Quando se fala em Direito, a imagem que costuma vir à cabeça é quase sempre a mesma: pilhas de papel, carimbos, filas intermináveis e processos que parecem nunca acabar. Mas será que essa visão ainda faz sentido?
A resposta curta é: não mais.
Com Inteligência Artificial, programação, audiências virtuais e análise de dados, o Direito entrou definitivamente na era digital — e quem ainda insiste em ignorar isso corre o risco de ficar para trás.
O novo Direito: mais digital, mais rápido
A profissão jurídica vem passando por uma transformação profunda, acelerada principalmente pela pandemia. O que antes era visto como “tendência” virou necessidade: advogados em home office, audiências on-line, atendimentos remotos e reuniões por videoconferência passaram a fazer parte da rotina.
Ferramentas como Inteligência Artificial, Big Data e automação jurídica deixaram de ser novidade e começaram a assumir funções estratégicas: análise de contratos, elaboração de peças, pesquisa jurisprudencial, plataformas de resolução de conflitos on-line e muito mais.
Segundo pesquisa realizada pelo CESA em parceria com a AB2L, 94% dos escritórios analisados tiveram queda de demanda entre 20% e 70% durante o período de isolamento social. Isso obrigou o mercado jurídico a se reinventar — rápido.
O impacto da tecnologia na advocacia
Mesmo antes da pandemia, a advocacia já sentia os efeitos da transformação digital. Ferramentas de IA, softwares de automação documental e algoritmos aplicados à análise de dados jurídicos começaram a mudar não só a forma de trabalhar, mas também o perfil do profissional mais valorizado pelo mercado.

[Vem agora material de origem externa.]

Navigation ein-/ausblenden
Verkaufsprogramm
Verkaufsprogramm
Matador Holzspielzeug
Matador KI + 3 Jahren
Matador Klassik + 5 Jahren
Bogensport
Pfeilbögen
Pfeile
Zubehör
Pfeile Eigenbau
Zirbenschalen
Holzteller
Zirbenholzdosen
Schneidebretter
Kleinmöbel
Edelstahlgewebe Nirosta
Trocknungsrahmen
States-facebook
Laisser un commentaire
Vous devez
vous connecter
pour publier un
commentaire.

De acordo com Leone Pereira, os principais benefícios do ambiente digital são a maior celeridade dos processos, mais eficiência e uma capacidade muito maior de pesquisa e comparação de julgados. O ponto negativo? A redução do contato humano e da percepção emocional em alguns casos.
Ainda assim, o saldo é claramente positivo.

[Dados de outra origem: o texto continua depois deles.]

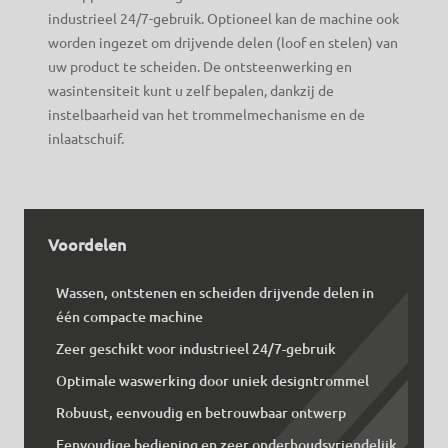
industrieel 24/7-gebruik. Optioneel kan de machine ook
worden ingezet om drijvende delen (loof en stelen) van
uw product te scheiden. De ontsteenwerking en
wasintensiteit kunt u zelf bepalen, dankzij de
instelbaarheid van het trommelmechanisme en de
inlaatschuif.
Voordelen
Wassen, ontstenen en scheiden drijvende delen in
één compacte machine
Zeer geschikt voor industrieel 24/7-gebruik
Optimale waswerking door uniek designtrommel
Robuust, eenvoudig en betrouwbaar ontwerp
Eenvoudige bediening en zeer onderhoudsvriendelijk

Advocacia 5.0: o advogado do presente (e do futuro)
No contexto da chamada Advocacia 5.0, não basta dominar leis, códigos e jurisprudência. É fundamental que o advogado:
- conheça profundamente sua área de atuação;
- saiba dialogar com outras áreas do conhecimento;
- entenda, ao menos o básico, sobre tecnologia, dados e inovação.

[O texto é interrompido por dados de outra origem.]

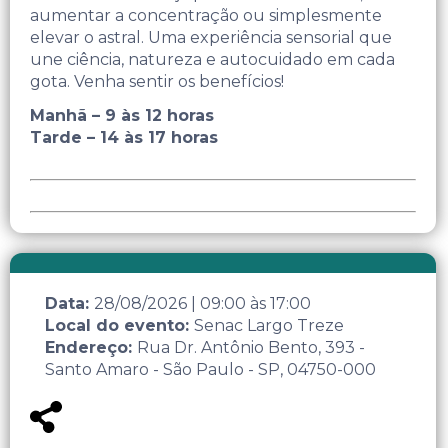
aumentar a concentração ou simplesmente
elevar o astral. Uma experiência sensorial que
une ciência, natureza e autocuidado em cada
gota. Venha sentir os benefícios!
Manhã – 9 às 12 horas
Tarde – 14 às 17 horas
Data:
28/08/2026
|
09:00
às
17:00
Local do evento:
Senac Largo Treze
Endereço:
Rua Dr. Antônio Bento, 393 -
Santo Amaro - São Paulo - SP, 04750-000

Como explica Leone Pereira:
“É fundamental que o advogado conheça bem sua área de especialidade e dialogue com as outras, sem esquecer do conhecimento sobre a tecnologia”.
O desafio ainda é a adoção
Apesar do crescimento do Direito Digital, os números mostram que a adoção ainda é tímida. Apenas 22% dos escritórios entrevistados pela pesquisa da CESA e AB2L utilizam soluções oferecidas por lawtechs e legaltechs, como ferramentas de IA ou servidores em nuvem.
Os escritórios que já tinham uma estrutura mais digitalizada conseguiram atravessar o período com menos impacto. Já a maioria precisou correr contra o tempo para adaptar processos, digitalizar arquivos, migrar atendimentos e reorganizar fluxos de trabalho.
Então… Direito pode ser digital?
Pode, deve — e já é.
O Direito continua sendo uma profissão tradicional, mas agora vive uma nova fase: mais tecnológica, mais dinâmica e muito mais conectada com o mundo real. Para quem está se formando ou pensando em seguir carreira jurídica, entender esse movimento deixou de ser diferencial. Virou requisito.
Se o futuro é digital, o Direito não ficou de fora. E o advogado que entender isso primeiro sai vários passos à frente.